WeatherBug's project, called Sponsor Select, will allow consumers to choose an advertiser from a list of 10. The chosen marketer would receive one to two days in the sun with the consumer through e-mail and ads on WeatherBug, a free weather-data reporting tool downloaded by more than 7 million Web surfers.
"In the same way people are able to choose where to go on the Internet, why not let them choose what kind of ads they want to see?" asked Andy Jedynak, vice president of business development for AWS Convergence Technologies, WeatherBug's owner.
Like many Web publishers suffering through an advertising drought, WeatherBug has been trying to attract ad buyers without repelling consumers.
Last year, the company tried to support itself byshopping tool Gator with the service, allowing it to make money from Gator's ad sales. But the company found that the economics didn't pan out.

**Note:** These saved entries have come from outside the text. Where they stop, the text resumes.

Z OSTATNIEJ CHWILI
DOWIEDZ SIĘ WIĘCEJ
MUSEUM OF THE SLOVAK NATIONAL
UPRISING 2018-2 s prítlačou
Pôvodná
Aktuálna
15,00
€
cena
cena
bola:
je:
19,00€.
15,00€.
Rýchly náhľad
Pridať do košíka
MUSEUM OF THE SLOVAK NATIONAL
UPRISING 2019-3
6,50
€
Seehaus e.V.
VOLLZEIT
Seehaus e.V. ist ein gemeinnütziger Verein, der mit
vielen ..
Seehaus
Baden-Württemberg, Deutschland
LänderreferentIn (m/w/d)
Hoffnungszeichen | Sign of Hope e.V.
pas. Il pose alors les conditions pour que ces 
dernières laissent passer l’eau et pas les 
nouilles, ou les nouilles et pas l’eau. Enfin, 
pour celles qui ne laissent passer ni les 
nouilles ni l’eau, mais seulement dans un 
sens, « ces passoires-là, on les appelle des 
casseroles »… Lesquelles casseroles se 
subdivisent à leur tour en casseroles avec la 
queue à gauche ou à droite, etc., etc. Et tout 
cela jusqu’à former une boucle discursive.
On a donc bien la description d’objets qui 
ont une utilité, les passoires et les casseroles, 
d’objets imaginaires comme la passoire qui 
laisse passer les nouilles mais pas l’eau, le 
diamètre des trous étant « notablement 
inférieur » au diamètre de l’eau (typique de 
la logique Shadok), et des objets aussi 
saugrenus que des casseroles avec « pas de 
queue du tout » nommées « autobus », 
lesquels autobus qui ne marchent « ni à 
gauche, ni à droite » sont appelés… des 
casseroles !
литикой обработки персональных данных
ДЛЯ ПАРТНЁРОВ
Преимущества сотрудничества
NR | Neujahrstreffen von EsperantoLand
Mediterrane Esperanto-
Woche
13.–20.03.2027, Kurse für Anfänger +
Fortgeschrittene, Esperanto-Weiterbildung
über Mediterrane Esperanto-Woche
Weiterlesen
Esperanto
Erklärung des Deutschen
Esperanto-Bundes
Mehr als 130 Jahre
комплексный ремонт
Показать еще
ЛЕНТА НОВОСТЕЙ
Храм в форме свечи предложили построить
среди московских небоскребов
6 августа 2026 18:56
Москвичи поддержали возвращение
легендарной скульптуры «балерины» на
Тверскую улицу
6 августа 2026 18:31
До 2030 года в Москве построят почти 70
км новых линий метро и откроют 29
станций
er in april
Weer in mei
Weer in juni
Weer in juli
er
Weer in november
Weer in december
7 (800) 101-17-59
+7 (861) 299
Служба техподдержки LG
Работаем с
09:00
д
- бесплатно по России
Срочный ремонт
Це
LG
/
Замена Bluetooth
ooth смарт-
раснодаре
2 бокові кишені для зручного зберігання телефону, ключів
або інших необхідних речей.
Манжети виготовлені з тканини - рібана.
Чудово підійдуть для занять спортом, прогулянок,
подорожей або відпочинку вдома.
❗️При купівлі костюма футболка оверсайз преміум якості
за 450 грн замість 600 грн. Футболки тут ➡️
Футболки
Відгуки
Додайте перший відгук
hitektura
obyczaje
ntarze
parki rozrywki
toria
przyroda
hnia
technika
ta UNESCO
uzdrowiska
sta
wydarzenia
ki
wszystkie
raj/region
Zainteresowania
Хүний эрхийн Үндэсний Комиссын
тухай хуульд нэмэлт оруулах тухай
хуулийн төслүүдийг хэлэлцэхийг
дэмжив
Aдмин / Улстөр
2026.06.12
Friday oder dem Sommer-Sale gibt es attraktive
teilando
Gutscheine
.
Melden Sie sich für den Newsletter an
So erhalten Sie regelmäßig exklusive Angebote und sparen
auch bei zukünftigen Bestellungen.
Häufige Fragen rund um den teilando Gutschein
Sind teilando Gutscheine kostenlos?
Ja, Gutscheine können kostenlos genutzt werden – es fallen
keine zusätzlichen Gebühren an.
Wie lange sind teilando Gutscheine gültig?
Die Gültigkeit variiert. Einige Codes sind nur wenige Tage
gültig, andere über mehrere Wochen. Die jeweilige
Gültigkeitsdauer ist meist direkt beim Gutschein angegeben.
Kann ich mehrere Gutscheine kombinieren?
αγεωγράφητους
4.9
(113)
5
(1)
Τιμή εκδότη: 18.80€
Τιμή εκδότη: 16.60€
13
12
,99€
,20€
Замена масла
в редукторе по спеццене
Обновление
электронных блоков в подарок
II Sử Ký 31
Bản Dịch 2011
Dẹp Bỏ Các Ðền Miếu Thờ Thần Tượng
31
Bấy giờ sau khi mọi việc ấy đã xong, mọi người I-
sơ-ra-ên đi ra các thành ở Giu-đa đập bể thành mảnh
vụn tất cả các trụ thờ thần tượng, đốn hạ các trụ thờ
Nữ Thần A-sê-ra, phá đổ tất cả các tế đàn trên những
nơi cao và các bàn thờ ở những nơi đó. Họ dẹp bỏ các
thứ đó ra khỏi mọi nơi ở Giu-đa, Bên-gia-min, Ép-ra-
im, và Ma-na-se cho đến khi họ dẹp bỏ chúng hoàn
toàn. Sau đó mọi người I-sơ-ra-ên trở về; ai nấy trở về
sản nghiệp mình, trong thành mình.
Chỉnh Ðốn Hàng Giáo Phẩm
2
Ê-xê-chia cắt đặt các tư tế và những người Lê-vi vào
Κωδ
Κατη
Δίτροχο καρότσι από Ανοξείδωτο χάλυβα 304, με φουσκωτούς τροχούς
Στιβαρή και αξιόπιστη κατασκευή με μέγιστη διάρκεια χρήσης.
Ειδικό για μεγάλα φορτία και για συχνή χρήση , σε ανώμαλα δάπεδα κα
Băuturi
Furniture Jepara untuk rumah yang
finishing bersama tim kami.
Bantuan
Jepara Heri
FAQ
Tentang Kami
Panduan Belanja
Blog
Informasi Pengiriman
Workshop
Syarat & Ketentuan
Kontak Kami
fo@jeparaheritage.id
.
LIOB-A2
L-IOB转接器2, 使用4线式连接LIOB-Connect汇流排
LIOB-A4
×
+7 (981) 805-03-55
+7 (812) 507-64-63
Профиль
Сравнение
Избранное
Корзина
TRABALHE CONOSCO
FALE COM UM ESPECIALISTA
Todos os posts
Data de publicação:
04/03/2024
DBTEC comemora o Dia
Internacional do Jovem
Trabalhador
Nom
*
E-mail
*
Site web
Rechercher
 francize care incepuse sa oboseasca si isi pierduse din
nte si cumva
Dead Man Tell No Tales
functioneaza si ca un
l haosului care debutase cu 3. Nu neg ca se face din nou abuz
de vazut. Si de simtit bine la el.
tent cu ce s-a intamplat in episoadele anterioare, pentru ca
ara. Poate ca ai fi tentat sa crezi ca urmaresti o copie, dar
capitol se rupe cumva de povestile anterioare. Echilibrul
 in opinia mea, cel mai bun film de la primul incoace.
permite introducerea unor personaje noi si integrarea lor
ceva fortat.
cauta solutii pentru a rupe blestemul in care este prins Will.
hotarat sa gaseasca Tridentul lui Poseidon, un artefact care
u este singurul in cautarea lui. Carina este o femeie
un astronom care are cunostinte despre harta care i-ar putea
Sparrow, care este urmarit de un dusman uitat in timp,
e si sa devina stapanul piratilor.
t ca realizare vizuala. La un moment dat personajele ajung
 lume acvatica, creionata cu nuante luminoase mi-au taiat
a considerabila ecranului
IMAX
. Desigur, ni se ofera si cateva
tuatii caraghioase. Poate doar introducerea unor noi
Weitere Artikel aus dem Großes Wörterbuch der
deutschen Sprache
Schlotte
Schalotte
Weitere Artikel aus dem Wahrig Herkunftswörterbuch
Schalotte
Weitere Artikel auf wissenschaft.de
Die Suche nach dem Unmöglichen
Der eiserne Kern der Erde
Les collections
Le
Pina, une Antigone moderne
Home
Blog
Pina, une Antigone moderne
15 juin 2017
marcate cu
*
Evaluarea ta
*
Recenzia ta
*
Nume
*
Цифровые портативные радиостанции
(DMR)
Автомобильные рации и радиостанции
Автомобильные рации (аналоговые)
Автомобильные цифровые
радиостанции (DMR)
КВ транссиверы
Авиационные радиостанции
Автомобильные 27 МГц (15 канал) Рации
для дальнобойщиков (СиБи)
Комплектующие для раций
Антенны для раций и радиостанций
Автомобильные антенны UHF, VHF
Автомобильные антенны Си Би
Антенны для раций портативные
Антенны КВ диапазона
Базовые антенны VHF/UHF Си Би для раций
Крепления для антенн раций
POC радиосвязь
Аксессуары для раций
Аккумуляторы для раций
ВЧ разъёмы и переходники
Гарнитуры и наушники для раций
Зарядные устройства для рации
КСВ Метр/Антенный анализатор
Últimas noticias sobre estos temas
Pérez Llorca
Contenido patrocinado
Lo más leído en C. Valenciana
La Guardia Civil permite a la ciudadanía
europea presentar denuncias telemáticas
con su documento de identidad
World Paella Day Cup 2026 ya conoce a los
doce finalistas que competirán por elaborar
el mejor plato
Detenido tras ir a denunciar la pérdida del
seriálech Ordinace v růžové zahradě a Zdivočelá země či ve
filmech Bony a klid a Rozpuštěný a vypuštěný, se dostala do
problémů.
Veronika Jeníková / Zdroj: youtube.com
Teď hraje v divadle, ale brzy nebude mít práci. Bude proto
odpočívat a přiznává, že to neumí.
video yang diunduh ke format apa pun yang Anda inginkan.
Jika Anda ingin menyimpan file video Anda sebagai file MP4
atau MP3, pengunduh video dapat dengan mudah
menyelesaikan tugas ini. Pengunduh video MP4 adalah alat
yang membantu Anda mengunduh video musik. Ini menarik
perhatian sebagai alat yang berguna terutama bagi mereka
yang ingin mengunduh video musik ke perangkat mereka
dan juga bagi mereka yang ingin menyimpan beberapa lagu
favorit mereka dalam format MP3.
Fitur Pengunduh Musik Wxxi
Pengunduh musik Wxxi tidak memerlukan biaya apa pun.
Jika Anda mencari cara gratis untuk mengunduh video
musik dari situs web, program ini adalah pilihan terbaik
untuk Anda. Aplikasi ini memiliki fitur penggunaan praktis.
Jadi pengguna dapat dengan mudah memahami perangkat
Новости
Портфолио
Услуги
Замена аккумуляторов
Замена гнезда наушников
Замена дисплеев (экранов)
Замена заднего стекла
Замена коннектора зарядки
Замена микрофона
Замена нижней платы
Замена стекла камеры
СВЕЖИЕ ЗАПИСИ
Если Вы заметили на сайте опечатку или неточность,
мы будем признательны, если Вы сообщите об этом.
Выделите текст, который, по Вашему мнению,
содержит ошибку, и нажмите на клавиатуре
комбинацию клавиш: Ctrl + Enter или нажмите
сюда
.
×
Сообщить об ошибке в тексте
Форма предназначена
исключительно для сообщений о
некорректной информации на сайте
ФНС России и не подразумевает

It has also tried banner ads to no avail.
The latest tactic is also far from a sure thing.
"It's a gimmick that WeatherBug is using to draw advertisers," said Jupiter Media Metrix senior analyst Marissa Gluck. "So what (if) you have that consumer for 24 hours? It takes a lot longer than that to build a brand."
Still, Gluck said that by asking consumers to pick their own advertisers, WeatherBug would increase the chances of showing ads relevant to their audience, adding that relevancy is the most important factor in creating effective advertising.
WeatherBug, which provides PC users with weather data from around the world, sells an ad-free version of its application for $19.95 a year. But it is banking heavily on the success of the ad-supported version. Advertisers include Ameriquest, Investor's Business Daily and Discover Card.
"We want to make sure these people are qualified customers," said WeatherBug's Jedynak. The project "does a good job of matching consumer and advertiser together."